• _QUOTED PASSAGE_
# # # # # # #

You also do not have to use their tools. Use Rust with nrf-rs, or Apache Mynewt (with a fully open source BLE stack), or libopencm3, or…
At that point, why not just use something like the original SoC from the Raspberry Pi 1 and use the plethora of Linux dev tools available?
Really not the same beasts. The Cortex M4 microcontroller is self-contained with every peripheral it needs (including BT and wireless stack) and its power consumption is very small compared to a SoC.

Also, it's not booting Linux at all. For these simplish one-purpose applications, you don't want the overhead and it probably would need more than the 24k or RAM onboard the nRF52810.

They could be using Zephyr though as it supports the Cortex M4 (it's a linux-like RTOS that can be heavily customised).

Cost, power, board complexity, reliability.

Embedded development is much different than what a lot of developers are used to.

Also availability. The more basic the chip, the easier / faster it is to get 1k of them. (or to find a perfect/close match requiring minimal changes)
That's only a recent thing really.
No, short term and long term availability of a part in volume has always been a part of circuit design. The current situation has been a unique extreme of this, but buying a million count of an electronic part hasn’t ever been an arbitrary off the shelf affair. How many a distributor has for immediate shipping, the lead time for large quantities, and the end of life plans were always a consideration. Before though the problems you were trying to avoid were more like not delaying production for six weeks because a part was out of stock or whether you could keep building this board for the next ten years.
I would agree for million (depending on market segment, you could be talking straight with mfg then). But we were talking about 1k, a tiny quantity as far as production rounds go.
It's a recent thing on a world scale. But it's always been an issue and applies to anything you buy - the more sophisticated, the fewer items are stocked in warehouses. It's not that they wouldn't be available, it's that once you start ordering hundreds, the lead time will change from days to weeks at some point.
Hundreds is really a loose retail quantity if we talk about microcontrollers, the first real price break point is typically 1000pcs. Smaller quantities are cut and priced by distributors themselves.

In normal times, most products not marked as EOL would be available in tens of thousands with short lead times.

Nordic nRF5x chips has community Arduino support(which is very nice to me!) if that's what you want.

# # # # # # #

• _SUPPLIED DATA_
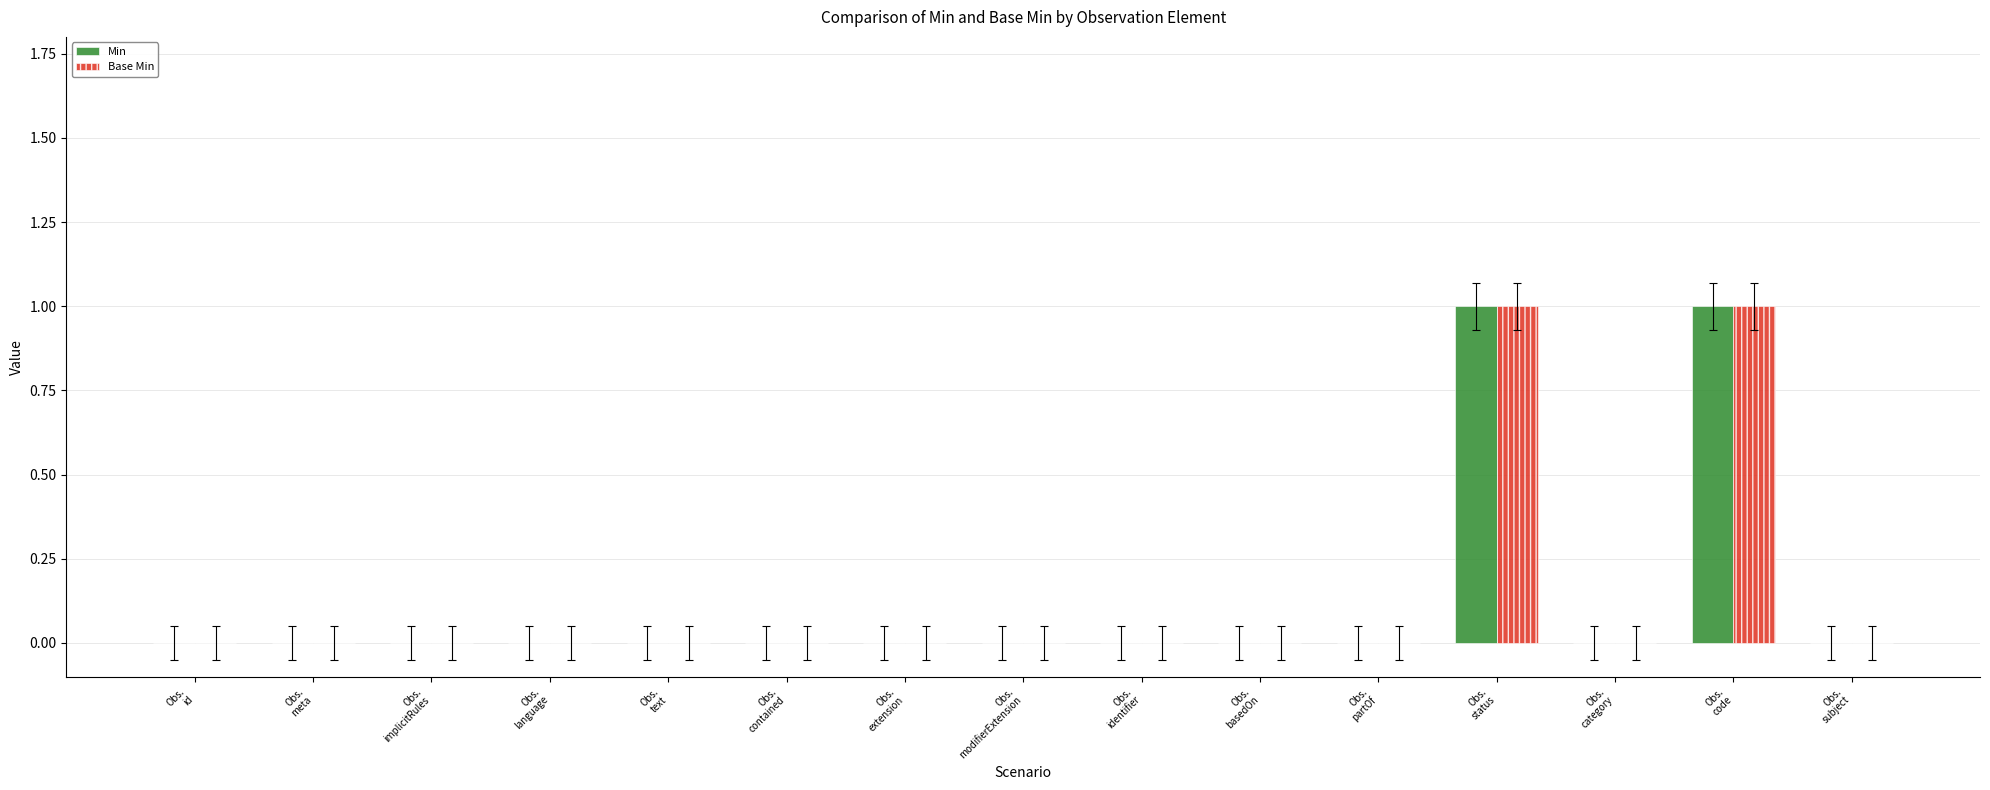

How many series are shown in this chart?

2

# # # # # # #

• _BRIEF 1_
From the comment thread on microcontrollers, quote the passage starting with "Also, it's not" and going on through "are used to.".
• _BRIEF 2_
In the comment thread on microcontrollers, what quantity is typically the first real price break point for microcontrollers?
• _BRIEF 3_
Using the comment thread on microcontrollers, explain why a simple one-purpose application on the nRF52810 would not boot Linux. Answer in one to three sentences.

• _WRITTEN REPLY 1_
Also, it's not booting Linux at all. For these simplish one-purpose applications, you don't want the overhead and it probably would need more than the 24k or RAM onboard the nRF52810.

They could be using Zephyr though as it supports the Cortex M4 (it's a linux-like RTOS that can be heavily customised).

Cost, power, board complexity, reliability.

Embedded development is much different than what a lot of developers are used to.

• _WRITTEN REPLY 2_
1000 pieces.

• _WRITTEN REPLY 3_
For these simple one-purpose applications you don't want the overhead of Linux. It would also probably need more than the 24k of RAM onboard the nRF52810.